But I chose a weapon to try to show something with high impact that is simple
to understand.

Try it with an unhappy neighbor, a tree on your property line and a set of
garden shears.

------
KaiserPro
Some background

Some head of content made a post defending not enforcing the rules on trump.
Trump made a post that incorrectly stated how registration for mail in votes
work in california

They wrote 8+ paragraphs of nonsense, starting with "we have seen some
upsetting videos, [..] we hope it spurs change" However, even though we know
this post clearly violates our community standards, we're going to allow it,
because well, he's trump.

Then the post about "looting and shooting" which also violates the community
standards as well:

> Statements advocating for high-severity violence; or > Aspirational or
> conditional statements to commit high-severity violence

The post came out, and people were already pissed off, knowing that something
they were working on was partially responsible for the ratcheting up of
violence. Twitter had given facebook cover to enforce it's own rules. but the
management "team" chose not to.

Zuckfuck then said "I'm going to spend $10mil on an indulgence" "stop hassling
me, I'm not going to give in to employee pressure." (paraphrase)
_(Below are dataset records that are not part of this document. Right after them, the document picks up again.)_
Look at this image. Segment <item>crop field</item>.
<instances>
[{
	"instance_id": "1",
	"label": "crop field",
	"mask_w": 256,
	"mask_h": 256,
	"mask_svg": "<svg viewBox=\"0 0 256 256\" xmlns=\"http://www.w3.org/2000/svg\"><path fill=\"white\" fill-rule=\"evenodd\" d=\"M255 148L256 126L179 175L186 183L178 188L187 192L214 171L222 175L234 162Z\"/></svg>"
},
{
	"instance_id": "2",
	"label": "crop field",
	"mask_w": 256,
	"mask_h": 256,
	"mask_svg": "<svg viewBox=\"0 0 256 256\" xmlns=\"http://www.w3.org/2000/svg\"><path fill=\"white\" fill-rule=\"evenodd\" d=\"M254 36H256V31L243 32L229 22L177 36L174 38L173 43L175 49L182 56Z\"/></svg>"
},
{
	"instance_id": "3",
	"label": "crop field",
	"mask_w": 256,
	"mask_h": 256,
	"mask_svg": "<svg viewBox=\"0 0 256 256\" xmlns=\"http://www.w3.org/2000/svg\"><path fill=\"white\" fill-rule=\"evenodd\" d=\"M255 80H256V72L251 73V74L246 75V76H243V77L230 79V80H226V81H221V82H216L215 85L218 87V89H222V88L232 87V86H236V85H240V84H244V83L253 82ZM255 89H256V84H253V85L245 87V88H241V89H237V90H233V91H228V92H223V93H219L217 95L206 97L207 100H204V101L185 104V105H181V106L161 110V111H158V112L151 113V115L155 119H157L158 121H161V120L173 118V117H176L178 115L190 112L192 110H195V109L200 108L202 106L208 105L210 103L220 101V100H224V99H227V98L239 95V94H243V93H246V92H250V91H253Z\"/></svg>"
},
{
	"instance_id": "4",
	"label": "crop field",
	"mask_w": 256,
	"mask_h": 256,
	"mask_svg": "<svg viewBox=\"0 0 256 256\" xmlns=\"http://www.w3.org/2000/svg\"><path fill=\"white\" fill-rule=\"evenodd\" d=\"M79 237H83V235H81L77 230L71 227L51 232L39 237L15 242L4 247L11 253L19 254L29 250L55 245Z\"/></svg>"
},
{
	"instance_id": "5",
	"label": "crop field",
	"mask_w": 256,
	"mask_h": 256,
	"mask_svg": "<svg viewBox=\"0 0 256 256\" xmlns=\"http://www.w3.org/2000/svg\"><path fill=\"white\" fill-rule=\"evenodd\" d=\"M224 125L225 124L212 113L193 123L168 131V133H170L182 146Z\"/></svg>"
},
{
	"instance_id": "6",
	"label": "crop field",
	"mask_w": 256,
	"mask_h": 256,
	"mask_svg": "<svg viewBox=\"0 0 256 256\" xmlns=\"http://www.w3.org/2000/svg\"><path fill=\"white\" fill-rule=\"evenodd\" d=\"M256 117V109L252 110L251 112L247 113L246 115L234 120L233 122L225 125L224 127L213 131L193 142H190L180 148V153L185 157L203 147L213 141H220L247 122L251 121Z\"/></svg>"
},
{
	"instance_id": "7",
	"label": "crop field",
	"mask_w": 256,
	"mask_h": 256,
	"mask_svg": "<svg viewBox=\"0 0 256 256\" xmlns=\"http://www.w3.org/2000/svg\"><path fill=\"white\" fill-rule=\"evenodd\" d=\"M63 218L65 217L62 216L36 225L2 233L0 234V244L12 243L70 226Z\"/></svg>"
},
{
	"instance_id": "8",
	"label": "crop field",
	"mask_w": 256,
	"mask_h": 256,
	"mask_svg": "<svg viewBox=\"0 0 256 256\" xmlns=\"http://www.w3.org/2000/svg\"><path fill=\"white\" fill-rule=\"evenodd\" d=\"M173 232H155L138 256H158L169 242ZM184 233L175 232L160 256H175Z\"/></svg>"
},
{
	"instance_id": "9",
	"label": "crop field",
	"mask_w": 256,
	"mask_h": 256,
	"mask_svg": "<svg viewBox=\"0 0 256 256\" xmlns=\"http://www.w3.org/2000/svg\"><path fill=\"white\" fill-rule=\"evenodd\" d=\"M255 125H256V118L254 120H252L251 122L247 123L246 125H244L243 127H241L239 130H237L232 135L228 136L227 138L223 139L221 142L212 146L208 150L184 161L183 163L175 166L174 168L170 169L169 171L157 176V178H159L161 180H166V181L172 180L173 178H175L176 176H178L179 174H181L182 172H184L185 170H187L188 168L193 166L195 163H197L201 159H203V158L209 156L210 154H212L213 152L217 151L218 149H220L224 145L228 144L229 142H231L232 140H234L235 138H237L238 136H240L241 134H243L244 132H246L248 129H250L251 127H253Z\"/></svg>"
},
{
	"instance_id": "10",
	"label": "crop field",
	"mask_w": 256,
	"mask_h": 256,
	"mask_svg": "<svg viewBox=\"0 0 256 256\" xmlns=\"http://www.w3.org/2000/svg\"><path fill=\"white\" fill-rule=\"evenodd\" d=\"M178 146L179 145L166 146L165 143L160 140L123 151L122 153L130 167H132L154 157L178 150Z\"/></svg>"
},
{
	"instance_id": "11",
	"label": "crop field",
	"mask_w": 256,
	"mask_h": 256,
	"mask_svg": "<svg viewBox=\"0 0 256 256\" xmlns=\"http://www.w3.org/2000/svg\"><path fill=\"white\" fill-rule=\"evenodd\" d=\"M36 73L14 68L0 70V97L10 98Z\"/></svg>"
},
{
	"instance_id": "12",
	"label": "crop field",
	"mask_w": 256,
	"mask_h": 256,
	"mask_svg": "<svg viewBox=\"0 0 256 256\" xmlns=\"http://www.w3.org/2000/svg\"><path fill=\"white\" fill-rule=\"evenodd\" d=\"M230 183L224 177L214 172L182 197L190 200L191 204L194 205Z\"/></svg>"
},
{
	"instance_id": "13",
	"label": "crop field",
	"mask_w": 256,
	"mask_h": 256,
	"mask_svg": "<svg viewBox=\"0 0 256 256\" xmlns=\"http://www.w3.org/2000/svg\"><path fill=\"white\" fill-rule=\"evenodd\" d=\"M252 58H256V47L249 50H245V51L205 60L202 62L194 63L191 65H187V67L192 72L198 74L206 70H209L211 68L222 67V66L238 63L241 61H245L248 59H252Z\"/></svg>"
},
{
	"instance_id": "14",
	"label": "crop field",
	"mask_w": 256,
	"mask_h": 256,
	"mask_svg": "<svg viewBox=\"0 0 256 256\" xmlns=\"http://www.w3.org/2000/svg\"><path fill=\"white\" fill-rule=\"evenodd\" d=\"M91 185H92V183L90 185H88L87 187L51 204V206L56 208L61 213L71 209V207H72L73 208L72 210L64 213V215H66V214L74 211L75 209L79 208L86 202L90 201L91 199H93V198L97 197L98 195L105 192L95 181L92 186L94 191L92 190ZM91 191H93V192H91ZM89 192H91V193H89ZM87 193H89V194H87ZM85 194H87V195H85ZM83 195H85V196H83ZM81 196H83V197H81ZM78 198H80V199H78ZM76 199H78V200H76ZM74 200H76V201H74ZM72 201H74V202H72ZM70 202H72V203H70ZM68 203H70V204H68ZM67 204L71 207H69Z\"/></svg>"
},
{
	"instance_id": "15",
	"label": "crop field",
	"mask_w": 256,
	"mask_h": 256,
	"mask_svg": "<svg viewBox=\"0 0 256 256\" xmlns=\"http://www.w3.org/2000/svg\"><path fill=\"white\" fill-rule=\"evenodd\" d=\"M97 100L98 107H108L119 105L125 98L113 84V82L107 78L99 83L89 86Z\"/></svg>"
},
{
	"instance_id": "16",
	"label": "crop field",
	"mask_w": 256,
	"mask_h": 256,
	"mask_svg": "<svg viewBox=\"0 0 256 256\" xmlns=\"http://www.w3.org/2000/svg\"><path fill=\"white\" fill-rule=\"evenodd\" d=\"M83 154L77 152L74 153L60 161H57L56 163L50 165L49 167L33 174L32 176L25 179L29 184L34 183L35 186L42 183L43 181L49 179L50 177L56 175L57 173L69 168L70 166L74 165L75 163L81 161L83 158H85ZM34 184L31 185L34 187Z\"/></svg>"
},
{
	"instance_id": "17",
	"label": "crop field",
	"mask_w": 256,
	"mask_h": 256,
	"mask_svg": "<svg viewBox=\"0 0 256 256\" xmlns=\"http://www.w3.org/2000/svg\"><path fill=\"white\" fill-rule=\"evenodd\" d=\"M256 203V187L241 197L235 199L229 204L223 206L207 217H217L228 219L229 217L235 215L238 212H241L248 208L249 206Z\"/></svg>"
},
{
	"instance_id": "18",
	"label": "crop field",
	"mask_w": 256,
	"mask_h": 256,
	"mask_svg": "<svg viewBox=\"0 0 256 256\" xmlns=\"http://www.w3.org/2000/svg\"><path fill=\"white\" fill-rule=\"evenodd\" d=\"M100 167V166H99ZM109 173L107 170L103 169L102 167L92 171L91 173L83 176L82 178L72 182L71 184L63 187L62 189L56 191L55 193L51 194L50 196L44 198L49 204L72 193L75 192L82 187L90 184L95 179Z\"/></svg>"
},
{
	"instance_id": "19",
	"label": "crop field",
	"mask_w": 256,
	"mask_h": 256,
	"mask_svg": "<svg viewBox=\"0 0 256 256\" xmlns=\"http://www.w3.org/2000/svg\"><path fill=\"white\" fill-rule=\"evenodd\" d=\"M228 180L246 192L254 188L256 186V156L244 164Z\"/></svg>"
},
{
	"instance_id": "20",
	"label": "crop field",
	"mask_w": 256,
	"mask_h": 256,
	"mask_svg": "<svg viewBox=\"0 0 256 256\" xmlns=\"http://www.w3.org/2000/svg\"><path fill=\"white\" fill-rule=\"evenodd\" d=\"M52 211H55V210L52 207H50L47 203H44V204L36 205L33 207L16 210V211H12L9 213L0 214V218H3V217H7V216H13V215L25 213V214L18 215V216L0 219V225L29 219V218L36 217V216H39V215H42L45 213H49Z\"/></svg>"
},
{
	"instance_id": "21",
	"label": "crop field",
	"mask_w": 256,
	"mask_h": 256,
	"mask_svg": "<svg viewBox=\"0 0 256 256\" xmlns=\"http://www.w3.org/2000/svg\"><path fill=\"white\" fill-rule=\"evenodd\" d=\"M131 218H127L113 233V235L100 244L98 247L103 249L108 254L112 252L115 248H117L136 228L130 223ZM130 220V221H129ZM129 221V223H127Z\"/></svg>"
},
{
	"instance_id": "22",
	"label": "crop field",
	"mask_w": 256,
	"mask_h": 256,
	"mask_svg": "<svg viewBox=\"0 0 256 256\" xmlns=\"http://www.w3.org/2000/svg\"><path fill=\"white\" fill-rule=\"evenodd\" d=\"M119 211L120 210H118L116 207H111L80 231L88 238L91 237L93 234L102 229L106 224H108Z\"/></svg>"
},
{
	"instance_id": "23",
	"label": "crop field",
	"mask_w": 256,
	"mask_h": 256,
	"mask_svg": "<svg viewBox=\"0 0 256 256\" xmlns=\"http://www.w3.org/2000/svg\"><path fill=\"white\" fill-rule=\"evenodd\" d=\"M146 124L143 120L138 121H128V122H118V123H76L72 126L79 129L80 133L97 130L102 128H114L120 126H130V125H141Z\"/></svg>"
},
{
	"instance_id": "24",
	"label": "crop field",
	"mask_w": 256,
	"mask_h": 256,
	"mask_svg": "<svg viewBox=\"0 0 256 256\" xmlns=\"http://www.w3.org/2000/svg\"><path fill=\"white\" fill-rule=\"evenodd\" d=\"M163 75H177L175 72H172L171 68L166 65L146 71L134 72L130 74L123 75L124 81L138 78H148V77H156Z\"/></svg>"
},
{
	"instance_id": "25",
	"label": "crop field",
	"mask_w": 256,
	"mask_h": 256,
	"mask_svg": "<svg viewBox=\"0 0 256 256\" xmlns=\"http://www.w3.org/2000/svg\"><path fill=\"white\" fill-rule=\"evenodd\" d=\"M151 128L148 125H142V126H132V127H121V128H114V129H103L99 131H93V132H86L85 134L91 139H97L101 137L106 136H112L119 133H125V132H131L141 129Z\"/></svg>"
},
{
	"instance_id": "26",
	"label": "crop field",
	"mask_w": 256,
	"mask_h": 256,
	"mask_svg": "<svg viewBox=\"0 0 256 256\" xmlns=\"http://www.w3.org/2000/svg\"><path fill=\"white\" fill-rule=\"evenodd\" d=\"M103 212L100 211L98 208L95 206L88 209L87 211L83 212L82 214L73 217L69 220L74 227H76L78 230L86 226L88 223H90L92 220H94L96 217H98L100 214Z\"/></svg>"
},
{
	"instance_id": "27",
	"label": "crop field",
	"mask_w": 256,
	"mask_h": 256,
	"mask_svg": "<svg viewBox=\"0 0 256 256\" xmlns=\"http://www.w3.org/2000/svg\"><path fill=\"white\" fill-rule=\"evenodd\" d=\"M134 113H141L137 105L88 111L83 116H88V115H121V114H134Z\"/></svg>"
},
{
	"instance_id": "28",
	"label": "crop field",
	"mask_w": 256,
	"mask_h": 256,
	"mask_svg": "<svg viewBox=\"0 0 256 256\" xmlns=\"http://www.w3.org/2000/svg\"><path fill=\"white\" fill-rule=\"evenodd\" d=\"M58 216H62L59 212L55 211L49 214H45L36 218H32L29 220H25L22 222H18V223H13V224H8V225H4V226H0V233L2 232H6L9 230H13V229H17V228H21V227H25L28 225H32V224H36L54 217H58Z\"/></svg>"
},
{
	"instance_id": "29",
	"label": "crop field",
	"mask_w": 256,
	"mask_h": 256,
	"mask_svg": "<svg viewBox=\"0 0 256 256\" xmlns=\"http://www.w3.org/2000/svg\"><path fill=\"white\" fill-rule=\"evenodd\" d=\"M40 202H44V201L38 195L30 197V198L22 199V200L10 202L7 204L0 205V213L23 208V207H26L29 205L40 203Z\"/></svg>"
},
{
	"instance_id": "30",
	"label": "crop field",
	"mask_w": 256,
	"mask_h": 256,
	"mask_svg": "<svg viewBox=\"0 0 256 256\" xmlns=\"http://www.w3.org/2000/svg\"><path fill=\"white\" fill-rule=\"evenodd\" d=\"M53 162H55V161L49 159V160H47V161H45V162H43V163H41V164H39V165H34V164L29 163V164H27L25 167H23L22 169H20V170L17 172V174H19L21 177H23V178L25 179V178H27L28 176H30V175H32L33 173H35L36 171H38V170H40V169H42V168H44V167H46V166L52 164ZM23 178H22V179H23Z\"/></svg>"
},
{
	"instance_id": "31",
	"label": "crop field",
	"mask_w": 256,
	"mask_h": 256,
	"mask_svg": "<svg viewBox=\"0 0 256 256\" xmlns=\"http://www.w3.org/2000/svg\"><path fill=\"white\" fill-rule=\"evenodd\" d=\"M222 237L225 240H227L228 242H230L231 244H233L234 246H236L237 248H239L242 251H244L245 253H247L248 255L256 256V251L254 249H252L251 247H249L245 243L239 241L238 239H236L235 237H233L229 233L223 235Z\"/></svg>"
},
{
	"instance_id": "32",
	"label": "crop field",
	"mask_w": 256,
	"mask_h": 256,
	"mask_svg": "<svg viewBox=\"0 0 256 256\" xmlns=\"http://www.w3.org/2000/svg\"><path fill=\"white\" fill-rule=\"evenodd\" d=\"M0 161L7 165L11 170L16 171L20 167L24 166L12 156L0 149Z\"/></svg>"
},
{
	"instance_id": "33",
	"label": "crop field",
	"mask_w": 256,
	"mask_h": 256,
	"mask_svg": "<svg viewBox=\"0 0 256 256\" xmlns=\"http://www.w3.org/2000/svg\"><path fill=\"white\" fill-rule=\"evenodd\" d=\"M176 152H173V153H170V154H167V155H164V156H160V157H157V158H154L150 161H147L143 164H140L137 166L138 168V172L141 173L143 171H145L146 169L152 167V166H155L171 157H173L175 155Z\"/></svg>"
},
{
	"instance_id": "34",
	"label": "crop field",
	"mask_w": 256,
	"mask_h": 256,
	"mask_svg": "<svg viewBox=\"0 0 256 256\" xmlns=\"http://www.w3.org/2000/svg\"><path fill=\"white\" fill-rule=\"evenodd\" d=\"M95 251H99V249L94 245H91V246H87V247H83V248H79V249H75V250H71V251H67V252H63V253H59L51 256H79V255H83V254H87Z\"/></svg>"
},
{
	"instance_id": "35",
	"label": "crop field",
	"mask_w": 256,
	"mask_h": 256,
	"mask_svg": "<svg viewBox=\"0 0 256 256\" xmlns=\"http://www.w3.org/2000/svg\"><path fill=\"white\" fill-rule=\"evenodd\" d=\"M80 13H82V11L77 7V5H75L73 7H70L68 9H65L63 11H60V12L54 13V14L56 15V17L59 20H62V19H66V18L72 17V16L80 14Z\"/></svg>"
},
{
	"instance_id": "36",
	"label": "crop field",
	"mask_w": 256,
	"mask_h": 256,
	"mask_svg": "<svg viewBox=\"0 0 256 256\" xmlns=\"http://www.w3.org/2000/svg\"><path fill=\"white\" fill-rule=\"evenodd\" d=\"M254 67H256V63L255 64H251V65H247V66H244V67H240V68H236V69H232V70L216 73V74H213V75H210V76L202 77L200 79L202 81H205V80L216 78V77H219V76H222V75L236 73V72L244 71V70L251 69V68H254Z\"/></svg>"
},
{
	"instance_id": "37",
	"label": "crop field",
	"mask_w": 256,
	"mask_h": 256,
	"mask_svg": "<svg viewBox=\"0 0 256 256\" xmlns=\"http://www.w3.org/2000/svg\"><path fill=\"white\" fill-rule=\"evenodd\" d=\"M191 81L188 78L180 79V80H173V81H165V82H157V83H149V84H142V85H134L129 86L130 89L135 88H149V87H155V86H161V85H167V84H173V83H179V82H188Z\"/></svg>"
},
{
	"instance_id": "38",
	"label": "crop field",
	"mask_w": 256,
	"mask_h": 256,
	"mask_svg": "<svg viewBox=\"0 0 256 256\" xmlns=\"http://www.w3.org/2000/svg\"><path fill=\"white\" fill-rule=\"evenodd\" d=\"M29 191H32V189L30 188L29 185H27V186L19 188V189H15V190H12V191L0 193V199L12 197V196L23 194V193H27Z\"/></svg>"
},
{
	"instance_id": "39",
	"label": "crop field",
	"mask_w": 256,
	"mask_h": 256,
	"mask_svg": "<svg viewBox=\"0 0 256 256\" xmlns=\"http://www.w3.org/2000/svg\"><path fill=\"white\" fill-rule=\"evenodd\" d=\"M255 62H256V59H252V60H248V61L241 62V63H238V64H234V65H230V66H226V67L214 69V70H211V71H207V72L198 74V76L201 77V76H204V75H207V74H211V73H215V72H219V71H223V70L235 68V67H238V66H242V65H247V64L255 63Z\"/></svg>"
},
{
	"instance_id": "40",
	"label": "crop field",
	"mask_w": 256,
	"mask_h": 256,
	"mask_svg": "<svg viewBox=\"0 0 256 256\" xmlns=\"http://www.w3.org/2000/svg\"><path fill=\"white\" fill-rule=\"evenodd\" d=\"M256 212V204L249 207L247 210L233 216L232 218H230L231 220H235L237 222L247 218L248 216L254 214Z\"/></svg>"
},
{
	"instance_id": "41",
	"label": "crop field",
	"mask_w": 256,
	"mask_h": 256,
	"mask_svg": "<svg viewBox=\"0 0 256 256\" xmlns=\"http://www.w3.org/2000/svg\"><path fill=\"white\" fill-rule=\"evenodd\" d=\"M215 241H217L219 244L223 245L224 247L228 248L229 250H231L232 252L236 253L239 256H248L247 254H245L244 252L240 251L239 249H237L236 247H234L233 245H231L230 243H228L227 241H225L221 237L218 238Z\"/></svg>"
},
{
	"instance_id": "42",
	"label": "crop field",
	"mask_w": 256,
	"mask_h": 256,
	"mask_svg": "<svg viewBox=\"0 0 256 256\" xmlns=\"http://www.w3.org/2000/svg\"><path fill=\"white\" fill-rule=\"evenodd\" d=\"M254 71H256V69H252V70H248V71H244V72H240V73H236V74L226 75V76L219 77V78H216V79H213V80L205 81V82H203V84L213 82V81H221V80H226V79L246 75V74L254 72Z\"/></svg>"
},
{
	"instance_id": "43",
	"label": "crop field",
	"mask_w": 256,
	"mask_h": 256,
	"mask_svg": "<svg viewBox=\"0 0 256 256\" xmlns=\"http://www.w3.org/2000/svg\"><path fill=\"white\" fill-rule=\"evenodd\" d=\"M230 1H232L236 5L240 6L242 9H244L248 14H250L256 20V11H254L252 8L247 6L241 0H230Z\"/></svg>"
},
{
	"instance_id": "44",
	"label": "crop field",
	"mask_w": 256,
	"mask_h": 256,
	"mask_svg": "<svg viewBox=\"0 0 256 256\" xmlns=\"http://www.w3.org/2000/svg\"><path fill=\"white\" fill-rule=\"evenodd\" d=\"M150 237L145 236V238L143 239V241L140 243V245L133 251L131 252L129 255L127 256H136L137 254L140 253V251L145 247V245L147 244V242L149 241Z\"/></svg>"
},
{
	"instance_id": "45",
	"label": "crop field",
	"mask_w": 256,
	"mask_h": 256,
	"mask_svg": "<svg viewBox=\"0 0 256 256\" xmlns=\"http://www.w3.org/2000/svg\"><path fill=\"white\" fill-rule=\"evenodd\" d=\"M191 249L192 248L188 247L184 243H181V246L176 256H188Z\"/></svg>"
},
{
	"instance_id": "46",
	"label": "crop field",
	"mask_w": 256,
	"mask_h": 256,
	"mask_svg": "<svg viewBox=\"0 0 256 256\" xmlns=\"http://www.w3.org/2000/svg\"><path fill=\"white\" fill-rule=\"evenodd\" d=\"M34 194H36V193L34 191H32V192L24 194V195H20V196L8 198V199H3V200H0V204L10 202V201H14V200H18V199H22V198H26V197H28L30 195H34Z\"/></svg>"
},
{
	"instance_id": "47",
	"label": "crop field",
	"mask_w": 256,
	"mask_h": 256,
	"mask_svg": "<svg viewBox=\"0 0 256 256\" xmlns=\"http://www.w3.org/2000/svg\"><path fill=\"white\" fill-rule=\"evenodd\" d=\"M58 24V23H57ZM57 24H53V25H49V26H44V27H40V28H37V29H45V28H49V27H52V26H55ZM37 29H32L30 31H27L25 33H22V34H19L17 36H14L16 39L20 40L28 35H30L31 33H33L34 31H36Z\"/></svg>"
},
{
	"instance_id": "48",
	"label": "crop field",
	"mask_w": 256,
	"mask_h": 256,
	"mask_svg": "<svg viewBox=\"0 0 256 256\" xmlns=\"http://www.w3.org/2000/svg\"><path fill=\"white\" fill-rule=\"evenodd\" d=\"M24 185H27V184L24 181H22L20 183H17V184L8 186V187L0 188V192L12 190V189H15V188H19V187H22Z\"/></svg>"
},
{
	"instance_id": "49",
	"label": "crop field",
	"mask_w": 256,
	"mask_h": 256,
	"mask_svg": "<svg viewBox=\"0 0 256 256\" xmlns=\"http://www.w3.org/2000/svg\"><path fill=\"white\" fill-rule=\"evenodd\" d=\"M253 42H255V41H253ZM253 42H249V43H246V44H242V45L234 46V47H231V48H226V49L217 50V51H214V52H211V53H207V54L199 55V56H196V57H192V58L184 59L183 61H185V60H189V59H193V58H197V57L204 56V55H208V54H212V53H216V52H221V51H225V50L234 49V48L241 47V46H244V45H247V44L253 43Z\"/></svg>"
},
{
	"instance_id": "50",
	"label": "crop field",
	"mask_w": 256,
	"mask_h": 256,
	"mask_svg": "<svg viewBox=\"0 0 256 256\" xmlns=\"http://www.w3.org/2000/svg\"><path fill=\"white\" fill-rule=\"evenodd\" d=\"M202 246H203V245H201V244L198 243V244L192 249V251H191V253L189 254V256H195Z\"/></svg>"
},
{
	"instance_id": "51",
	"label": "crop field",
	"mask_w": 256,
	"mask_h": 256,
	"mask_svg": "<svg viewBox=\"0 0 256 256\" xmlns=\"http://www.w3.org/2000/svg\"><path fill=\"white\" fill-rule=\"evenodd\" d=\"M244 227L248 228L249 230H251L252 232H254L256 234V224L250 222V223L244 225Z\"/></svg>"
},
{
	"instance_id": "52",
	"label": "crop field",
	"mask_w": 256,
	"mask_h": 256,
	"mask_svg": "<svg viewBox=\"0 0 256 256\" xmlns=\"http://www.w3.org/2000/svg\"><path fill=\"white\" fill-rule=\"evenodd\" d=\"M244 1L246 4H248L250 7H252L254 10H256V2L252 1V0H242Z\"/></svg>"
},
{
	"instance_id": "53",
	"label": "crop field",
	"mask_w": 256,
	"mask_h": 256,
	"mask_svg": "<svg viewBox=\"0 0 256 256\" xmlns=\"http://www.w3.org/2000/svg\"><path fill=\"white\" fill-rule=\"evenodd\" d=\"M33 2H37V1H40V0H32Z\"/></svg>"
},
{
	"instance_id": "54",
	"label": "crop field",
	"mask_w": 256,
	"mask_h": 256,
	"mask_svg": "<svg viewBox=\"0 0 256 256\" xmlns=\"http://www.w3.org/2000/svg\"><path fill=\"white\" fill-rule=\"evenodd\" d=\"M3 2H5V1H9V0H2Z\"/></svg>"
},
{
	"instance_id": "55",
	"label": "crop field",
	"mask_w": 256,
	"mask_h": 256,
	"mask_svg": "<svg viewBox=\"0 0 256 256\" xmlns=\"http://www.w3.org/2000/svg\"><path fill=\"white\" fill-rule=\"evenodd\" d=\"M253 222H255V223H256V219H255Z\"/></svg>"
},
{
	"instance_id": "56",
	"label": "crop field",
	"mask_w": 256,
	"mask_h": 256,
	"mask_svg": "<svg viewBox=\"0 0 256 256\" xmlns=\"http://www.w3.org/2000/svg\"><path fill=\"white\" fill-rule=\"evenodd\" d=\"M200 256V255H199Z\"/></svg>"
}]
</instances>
Then the head of HR made another long rambling post devoid of content along
the lines of: "zuck has spaffed $10m on un specified charity for the black
people what more do you want [..] blah blah blah freedom of expression"

The management keep on banging on about "private companies shouldn't censor"
If you have a set of community standards which are plain and well written,
enforce them equally.

Whats in them is up for debate, but we haven't got that far yet, because we
seem to be allowing any politician to say what they like (from either side of
the debate)

THey don't seem to have noticed that the media have always been deciding what
to publish, ever since thomas paine was wafting around being his annoying
autistic self.

------
sys_64738
They're virtually quitting their jobs by the sounds of it.

------
throwawaysea
Whenever the 'protesters' are counted in one of these activist employee
actions, the numbers tend to be exaggerated. They say dozens, and I will take
it to mean a couple dozen at best. Even so, this is a company with tens of
thousands of employees. Why should leadership care about their voice, and why
should outlets like NY Times amplify this message without any honest attempt
to find differing views?

These activist employees enjoy psychological safety from taking on views that
align with the political culture surrounding them - namely progressive far
left political views that are common in the Bay Area, Seattle, etc. But the
reality is, there are still many employees, both who are progressive and
otherwise, that would prefer that the company take a nuanced, preferably
neutral stance on these matters. They aren't speaking up because they are
either busy or afraid of social/professional fallout (due to the prevailing
views at these companies about Trump).

The only way to understand the true sentiment of the employee base is to take
an anonymous poll of them, so that psychological safety is not an issue.
Otherwise, what we'll see, and have been seeing at these big tech companies,
is a tyranny of the vocal minority.

------
dang
Url changed from [https://techcrunch.com/2020/06/01/facebook-employees-
stage-v...](https://techcrunch.com/2020/06/01/facebook-employees-stage-
virtual-walkout-in-protest-of-companys-stance-on-trump-posts/), which points
to this.